Why Top ETFs Can Be Misleading

Recent analysis by CNBC identified ETFs with exceptional returns in 2025, significantly outpacing the S&P 500’s 16.4% gain. However, these gains are often driven by specialized, short-term strategies, not broad market trends.

According to Jeff Ptak of Morningstar Research Services, many of these top performers are “niche, hyper-volatile, gimmicky” and should play a minimal role in a prudent, long-term portfolio. Their high-frequency trading nature means they are designed for daily speculation, not buy-and-hold strategies.

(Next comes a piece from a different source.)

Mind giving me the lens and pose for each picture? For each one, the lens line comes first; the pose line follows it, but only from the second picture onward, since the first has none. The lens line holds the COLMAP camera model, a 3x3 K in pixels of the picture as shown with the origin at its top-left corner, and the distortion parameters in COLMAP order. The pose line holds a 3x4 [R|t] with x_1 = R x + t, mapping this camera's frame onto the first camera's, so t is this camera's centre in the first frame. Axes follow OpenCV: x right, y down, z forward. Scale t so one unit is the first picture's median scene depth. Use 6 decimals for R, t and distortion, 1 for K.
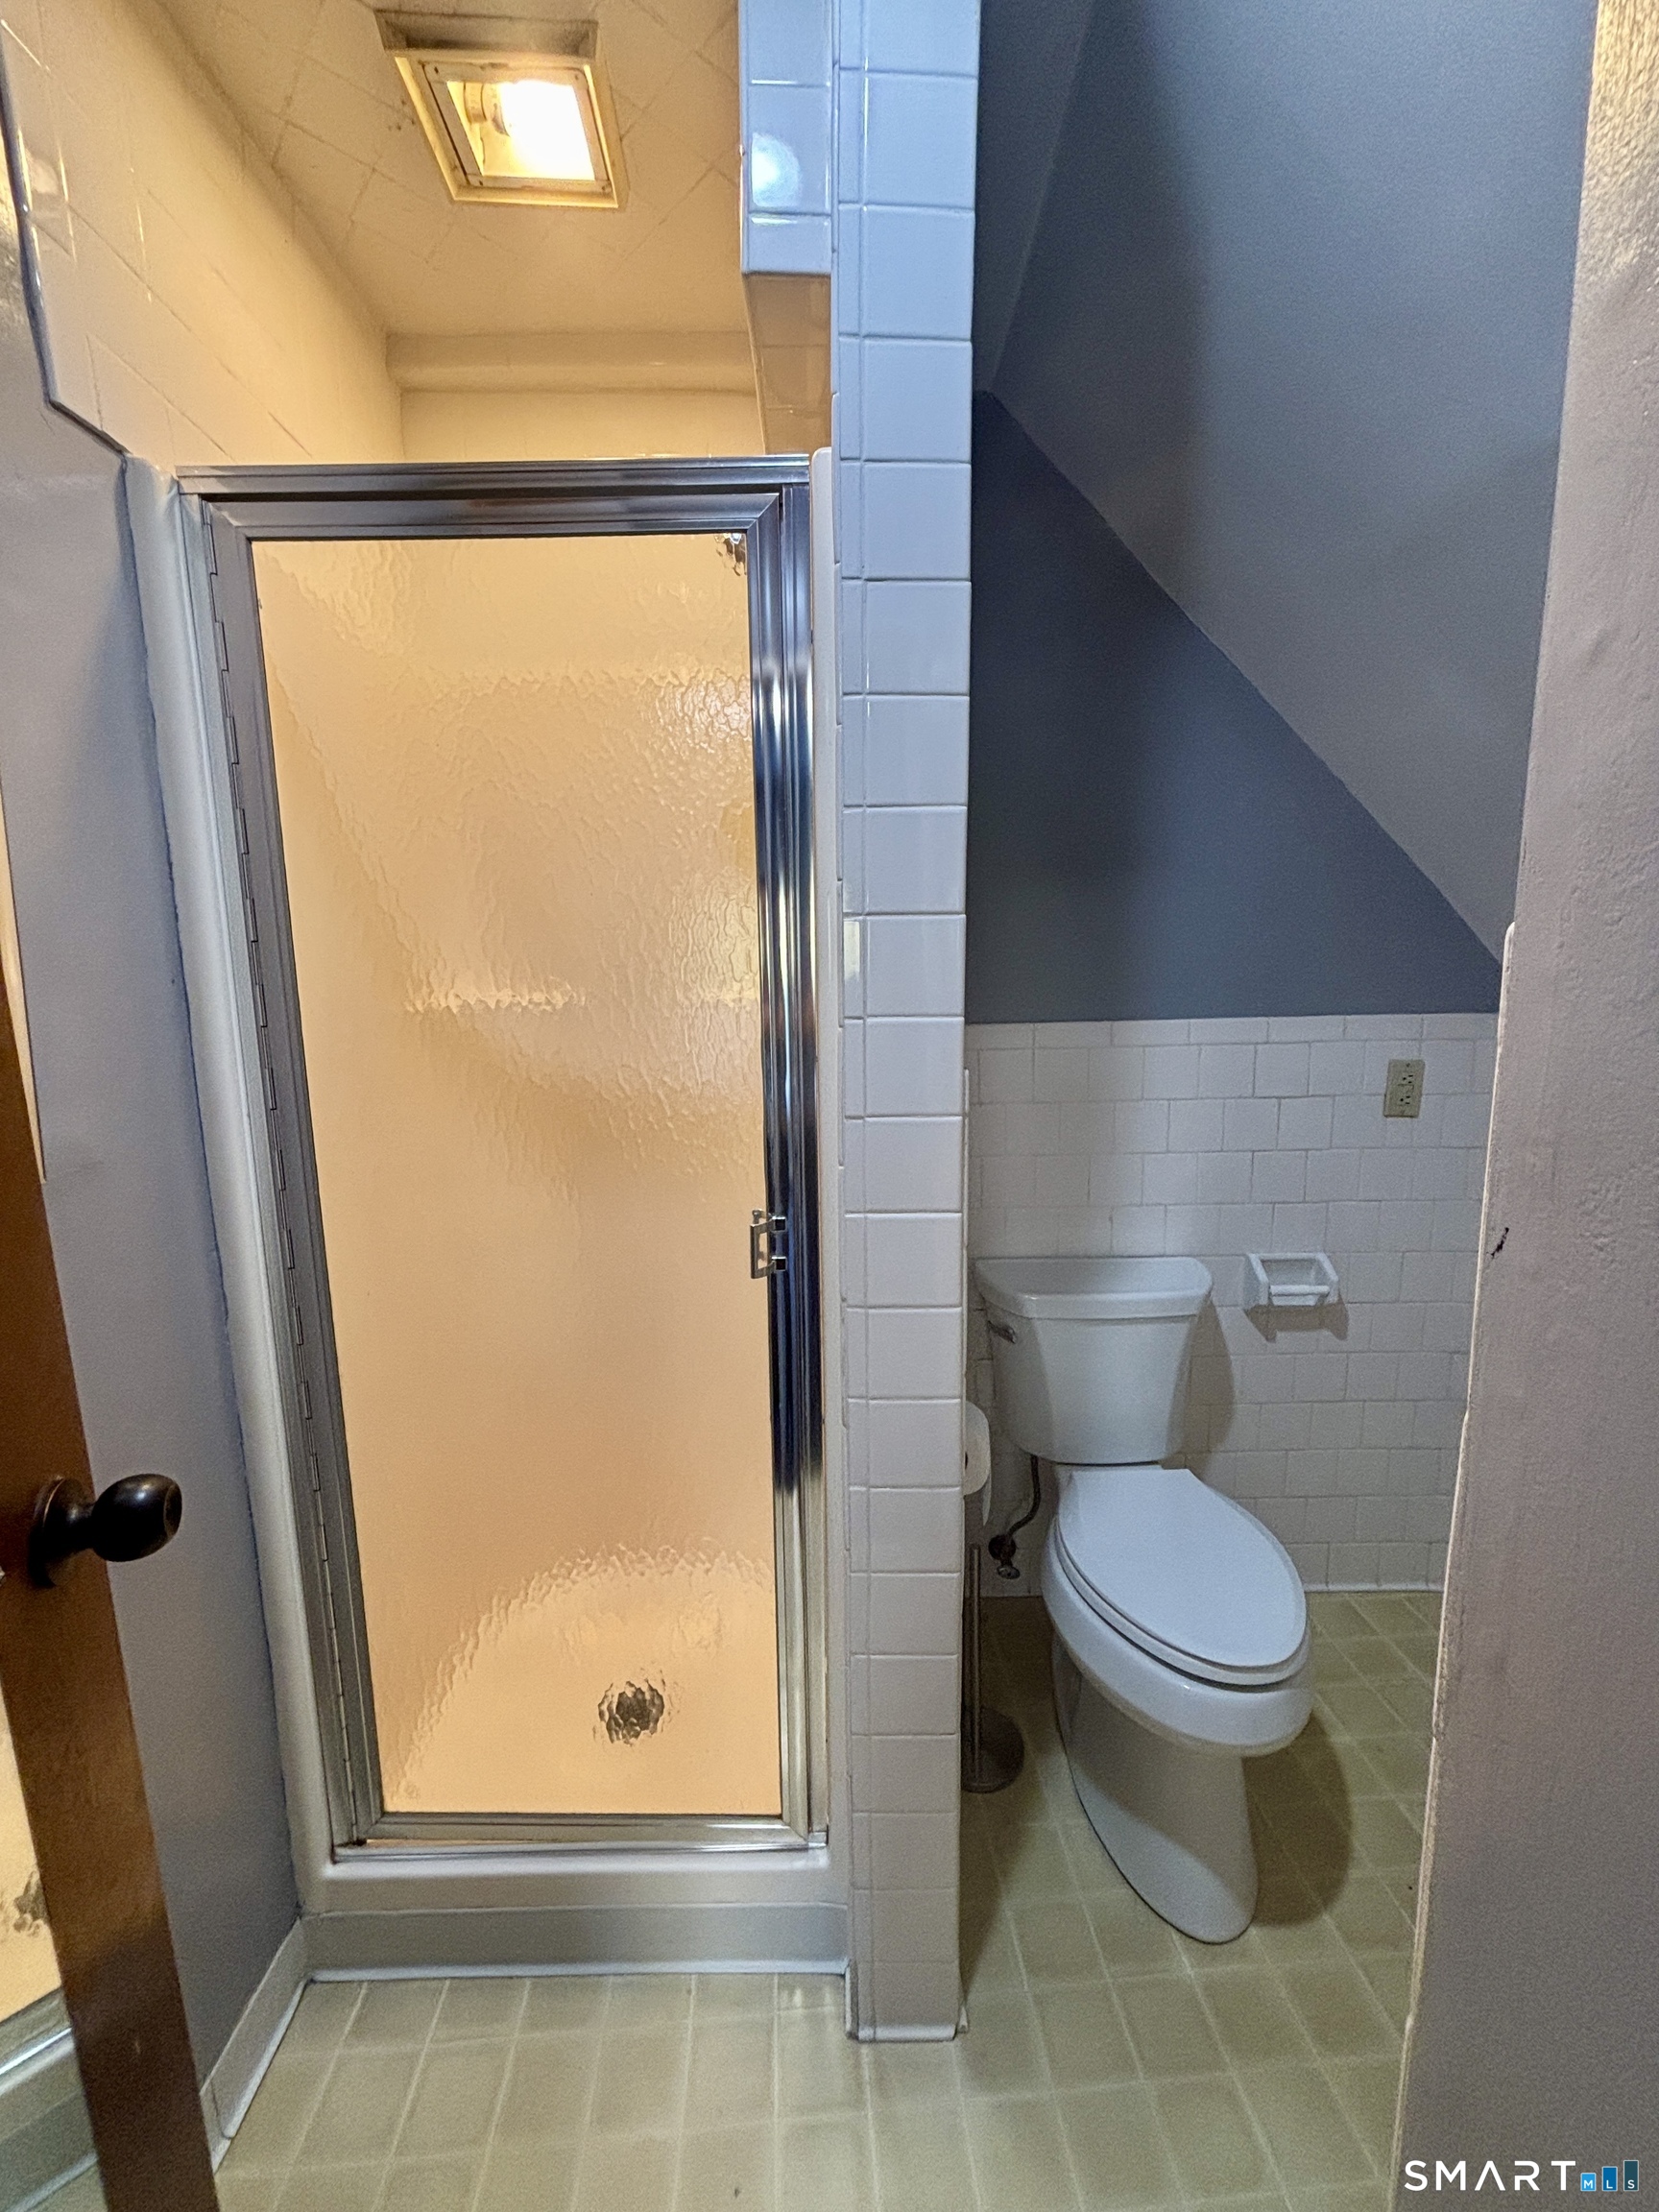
lens RADIAL K [[878.5, 0, 829.5], [0, 878.5, 1106.0], [0, 0, 1]] dist [0.000404, -0.000323]
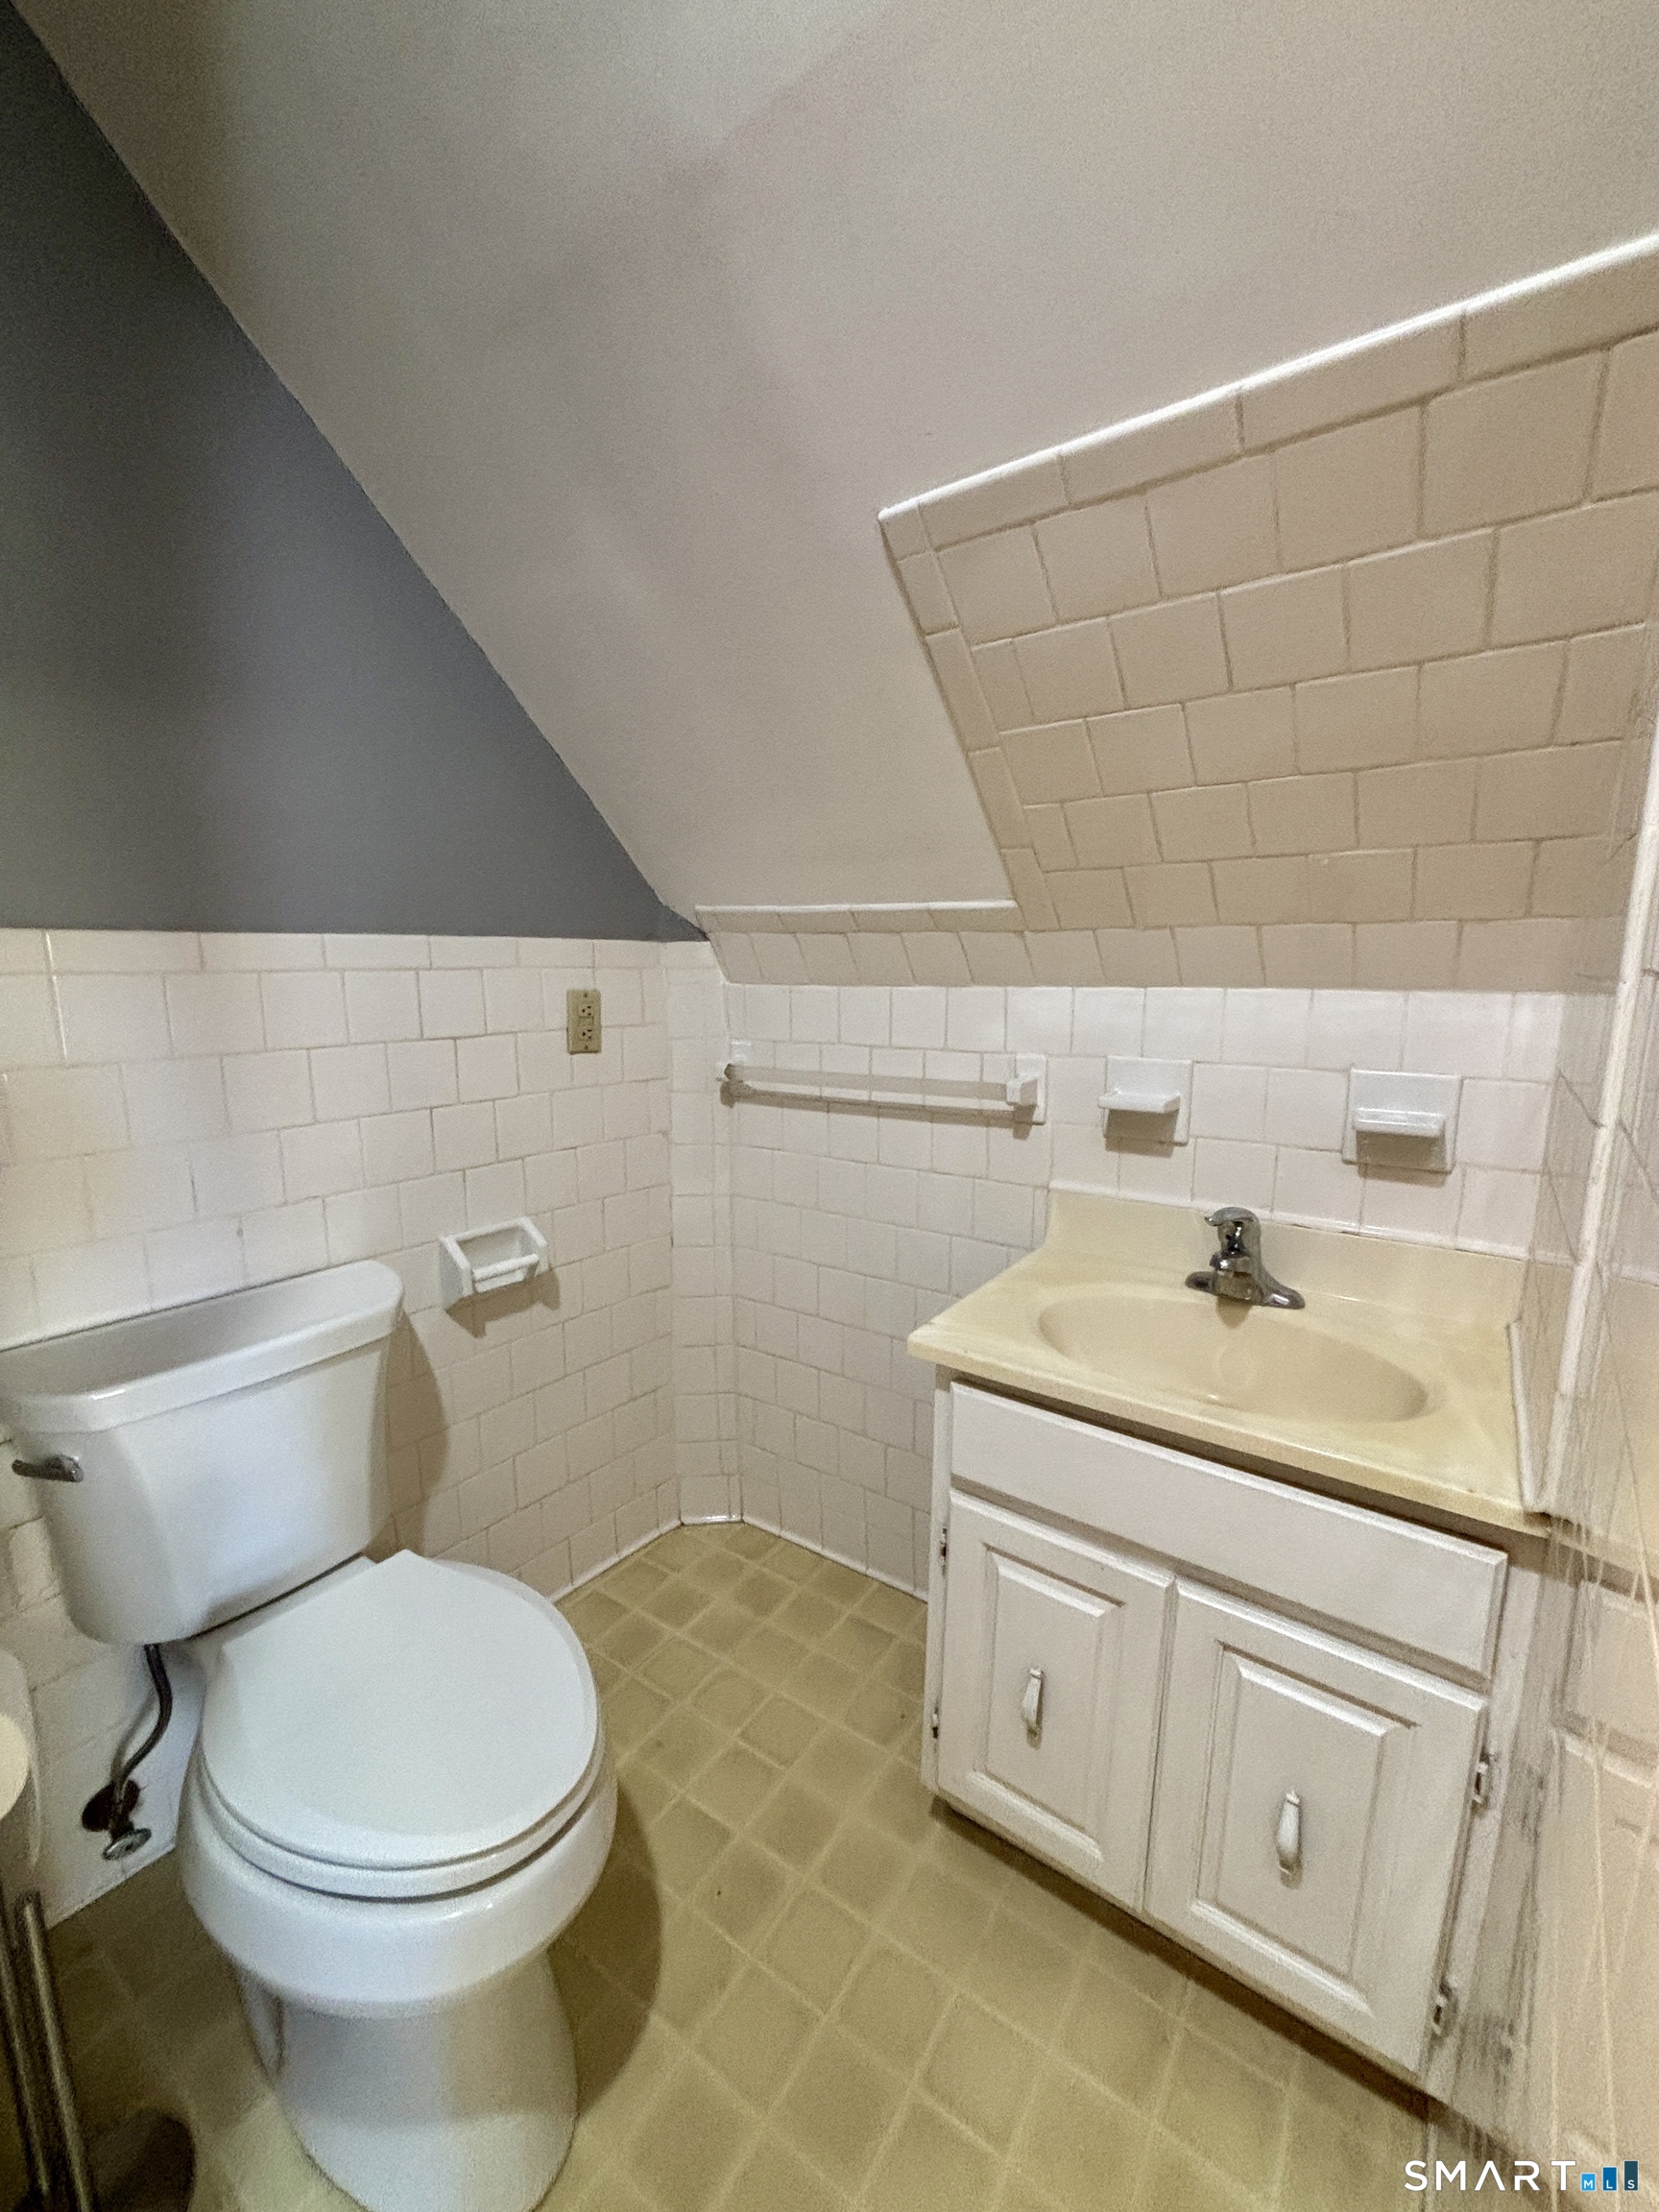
lens RADIAL K [[878.5, 0, 829.5], [0, 878.5, 1106.0], [0, 0, 1]] dist [0.000404, -0.000323]
pose [[0.610586, -0.106448, 0.784763, 0.081286], [0.098468, 0.993440, 0.058140, 0.038581], [-0.785805, 0.041775, 0.617062, 0.234298]]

The Risks of Hyper-Volatility

The funds that produce the highest returns are often those intended to be held for just one day, as Roxanna Islam of TMX VettaFi explained. Attempting to hold these volatile instruments for longer periods can expose investors to unnecessary risk.

This means that while past performance may seem enticing, it’s unlikely to translate into sustained success for the average investor.

Where to Invest Instead

For most investors, broad-market ETFs like Vanguard Total Stock Market (VTI) or Schwab U.S. Dividend Equity (SCHD) offer a more stable and appropriate solution. Charles Schwab suggests that high-performing ETFs are best suited for active, daily traders seeking niche exposure and tax efficiency.

If you don’t fit that profile, mutual funds or index funds are generally the safer and more effective choice.

Investing in the best-performing ETFs does not guarantee future returns, and in many cases, it’s a strategy better left to short-term speculators.